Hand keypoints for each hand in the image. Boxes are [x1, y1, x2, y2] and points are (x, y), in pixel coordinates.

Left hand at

= = =

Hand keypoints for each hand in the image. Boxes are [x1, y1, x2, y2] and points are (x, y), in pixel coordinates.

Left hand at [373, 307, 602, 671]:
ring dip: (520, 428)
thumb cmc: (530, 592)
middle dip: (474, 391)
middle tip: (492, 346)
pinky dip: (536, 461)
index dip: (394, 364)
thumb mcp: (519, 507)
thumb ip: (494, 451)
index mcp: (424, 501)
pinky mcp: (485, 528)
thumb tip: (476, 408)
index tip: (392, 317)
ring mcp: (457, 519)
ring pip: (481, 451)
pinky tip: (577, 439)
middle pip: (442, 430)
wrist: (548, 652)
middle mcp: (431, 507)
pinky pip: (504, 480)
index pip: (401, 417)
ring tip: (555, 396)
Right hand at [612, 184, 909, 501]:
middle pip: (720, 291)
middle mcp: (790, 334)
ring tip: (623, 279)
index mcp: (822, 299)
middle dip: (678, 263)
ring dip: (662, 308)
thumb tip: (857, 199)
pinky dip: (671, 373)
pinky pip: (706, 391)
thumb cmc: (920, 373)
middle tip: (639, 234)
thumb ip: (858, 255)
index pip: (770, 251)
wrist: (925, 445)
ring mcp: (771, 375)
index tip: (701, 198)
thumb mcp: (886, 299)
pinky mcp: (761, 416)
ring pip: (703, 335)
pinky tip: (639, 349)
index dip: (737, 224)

= = =

The task: Could you retype exactly the lines above, starting at the line that contains "ring pip: (481, 451)" and ending at the line that contains "index dip: (737, 224)", and nothing more?

Written solution:
ring pip: (481, 451)
pinky tip: (577, 439)
middle pip: (442, 430)
wrist: (548, 652)
middle mcp: (431, 507)
pinky pip: (504, 480)
index pip: (401, 417)
ring tip: (555, 396)
Right hand at [612, 184, 909, 501]:
middle pip: (720, 291)
middle mcp: (790, 334)
ring tip: (623, 279)
index mcp: (822, 299)
middle dip: (678, 263)
ring dip: (662, 308)
thumb tip: (857, 199)
pinky dip: (671, 373)
pinky pip: (706, 391)
thumb cmc: (920, 373)
middle tip: (639, 234)
thumb ip: (858, 255)
index pip: (770, 251)
wrist: (925, 445)
ring mcp: (771, 375)
index tip: (701, 198)
thumb mcp: (886, 299)
pinky mcp: (761, 416)
ring pip: (703, 335)
pinky tip: (639, 349)
index dip: (737, 224)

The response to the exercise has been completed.